● **Problem**
From the entries below, copy every line holding the word "General".

#### Information

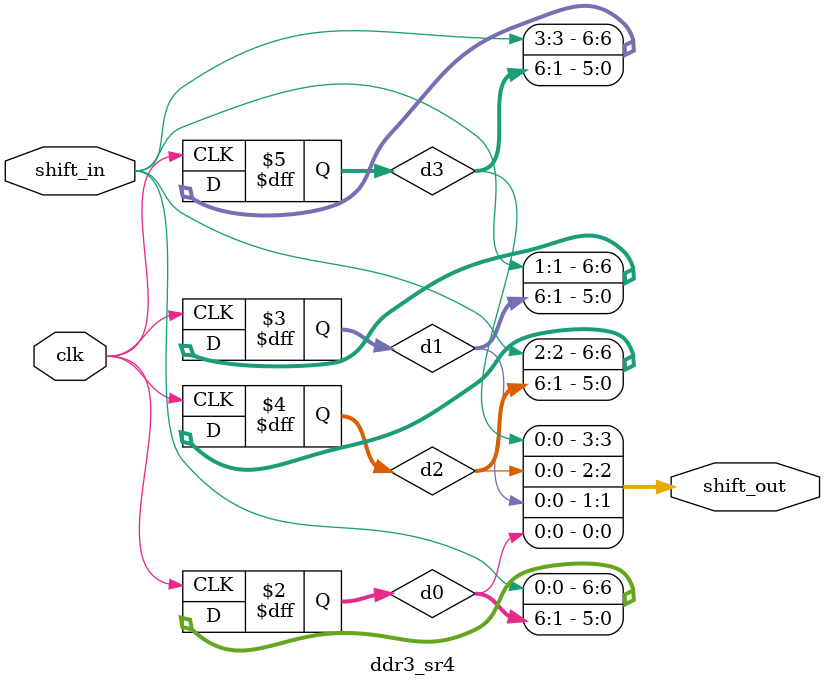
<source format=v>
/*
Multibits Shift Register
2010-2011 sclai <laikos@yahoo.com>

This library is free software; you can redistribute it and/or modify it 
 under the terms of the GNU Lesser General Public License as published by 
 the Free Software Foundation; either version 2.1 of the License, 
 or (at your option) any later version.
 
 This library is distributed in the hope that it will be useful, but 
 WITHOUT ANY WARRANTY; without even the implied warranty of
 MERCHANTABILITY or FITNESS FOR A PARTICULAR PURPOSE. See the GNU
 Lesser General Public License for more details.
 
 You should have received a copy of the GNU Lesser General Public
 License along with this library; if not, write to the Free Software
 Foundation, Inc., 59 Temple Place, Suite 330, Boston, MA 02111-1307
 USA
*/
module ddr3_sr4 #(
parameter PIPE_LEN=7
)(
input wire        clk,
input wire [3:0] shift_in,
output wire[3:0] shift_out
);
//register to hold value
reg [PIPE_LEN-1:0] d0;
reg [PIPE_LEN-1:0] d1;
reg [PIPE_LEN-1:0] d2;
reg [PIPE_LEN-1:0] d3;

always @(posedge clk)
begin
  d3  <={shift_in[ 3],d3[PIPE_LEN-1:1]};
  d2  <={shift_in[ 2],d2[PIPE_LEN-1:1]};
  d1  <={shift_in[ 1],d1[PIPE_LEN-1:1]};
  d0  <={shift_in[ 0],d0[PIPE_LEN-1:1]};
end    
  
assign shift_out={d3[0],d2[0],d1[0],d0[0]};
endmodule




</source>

########
#### Information

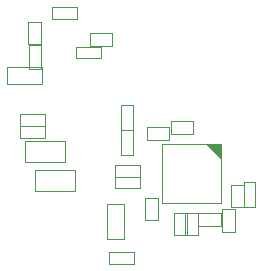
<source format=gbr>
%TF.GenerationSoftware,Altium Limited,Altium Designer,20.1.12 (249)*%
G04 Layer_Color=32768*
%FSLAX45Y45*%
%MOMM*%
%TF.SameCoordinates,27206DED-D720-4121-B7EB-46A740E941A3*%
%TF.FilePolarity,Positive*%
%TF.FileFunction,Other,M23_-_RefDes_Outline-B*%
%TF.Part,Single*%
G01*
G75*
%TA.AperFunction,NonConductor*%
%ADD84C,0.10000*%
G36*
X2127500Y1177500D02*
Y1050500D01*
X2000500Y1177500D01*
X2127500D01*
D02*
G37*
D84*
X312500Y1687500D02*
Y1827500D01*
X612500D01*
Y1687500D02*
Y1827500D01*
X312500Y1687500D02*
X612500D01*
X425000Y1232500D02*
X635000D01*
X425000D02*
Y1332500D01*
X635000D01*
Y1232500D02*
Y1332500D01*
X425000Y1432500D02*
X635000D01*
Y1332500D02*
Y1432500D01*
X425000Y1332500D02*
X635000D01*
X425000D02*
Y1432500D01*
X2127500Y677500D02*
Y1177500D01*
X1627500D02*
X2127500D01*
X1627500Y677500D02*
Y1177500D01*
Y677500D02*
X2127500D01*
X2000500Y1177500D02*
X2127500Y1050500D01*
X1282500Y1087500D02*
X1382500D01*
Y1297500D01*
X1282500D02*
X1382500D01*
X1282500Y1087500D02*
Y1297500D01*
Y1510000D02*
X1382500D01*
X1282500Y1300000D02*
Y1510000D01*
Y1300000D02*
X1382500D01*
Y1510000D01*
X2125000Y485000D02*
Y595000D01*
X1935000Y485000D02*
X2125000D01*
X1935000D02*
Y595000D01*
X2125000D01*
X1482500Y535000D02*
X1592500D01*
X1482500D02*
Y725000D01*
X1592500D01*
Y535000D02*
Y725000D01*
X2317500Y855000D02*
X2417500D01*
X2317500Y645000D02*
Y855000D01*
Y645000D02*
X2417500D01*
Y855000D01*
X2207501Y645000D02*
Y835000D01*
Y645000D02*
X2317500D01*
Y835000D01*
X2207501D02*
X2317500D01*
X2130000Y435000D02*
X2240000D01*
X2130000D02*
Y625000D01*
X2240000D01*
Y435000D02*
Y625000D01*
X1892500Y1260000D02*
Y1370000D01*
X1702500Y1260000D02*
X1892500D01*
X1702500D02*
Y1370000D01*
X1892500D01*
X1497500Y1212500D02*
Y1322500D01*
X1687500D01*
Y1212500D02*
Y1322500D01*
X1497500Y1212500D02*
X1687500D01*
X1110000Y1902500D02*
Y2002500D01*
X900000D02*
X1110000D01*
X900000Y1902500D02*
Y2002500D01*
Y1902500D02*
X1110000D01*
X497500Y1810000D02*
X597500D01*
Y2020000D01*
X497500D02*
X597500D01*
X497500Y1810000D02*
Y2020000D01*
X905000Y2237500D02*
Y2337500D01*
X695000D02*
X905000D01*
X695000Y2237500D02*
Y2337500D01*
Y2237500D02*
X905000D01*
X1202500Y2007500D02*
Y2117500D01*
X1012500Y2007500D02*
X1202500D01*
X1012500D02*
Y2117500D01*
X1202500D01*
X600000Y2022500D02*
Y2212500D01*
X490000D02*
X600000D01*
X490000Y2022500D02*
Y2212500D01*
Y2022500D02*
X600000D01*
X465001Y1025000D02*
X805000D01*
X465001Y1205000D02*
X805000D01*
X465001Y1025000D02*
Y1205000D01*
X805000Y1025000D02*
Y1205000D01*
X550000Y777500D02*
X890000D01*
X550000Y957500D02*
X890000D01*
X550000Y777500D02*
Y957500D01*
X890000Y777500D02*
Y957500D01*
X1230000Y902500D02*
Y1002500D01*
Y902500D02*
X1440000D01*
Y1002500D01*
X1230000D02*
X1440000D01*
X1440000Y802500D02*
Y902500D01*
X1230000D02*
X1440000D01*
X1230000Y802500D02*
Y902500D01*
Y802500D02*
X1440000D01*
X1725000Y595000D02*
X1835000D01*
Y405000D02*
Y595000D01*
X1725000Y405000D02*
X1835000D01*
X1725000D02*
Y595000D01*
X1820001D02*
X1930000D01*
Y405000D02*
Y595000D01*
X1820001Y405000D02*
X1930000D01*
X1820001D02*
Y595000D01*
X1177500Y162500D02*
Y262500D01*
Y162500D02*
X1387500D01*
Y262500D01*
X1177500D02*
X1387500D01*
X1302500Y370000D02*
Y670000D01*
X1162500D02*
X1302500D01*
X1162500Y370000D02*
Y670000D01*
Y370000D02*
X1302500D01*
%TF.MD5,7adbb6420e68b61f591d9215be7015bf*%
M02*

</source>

########
#### Information

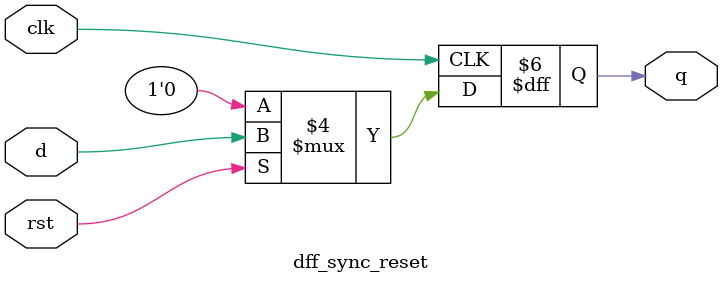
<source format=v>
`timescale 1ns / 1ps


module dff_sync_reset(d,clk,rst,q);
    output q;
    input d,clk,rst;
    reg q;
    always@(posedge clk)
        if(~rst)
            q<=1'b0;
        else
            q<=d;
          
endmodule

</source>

########

● **Exercise output**
 under the terms of the GNU Lesser General Public License as published by 
 Lesser General Public License for more details.
 You should have received a copy of the GNU Lesser General Public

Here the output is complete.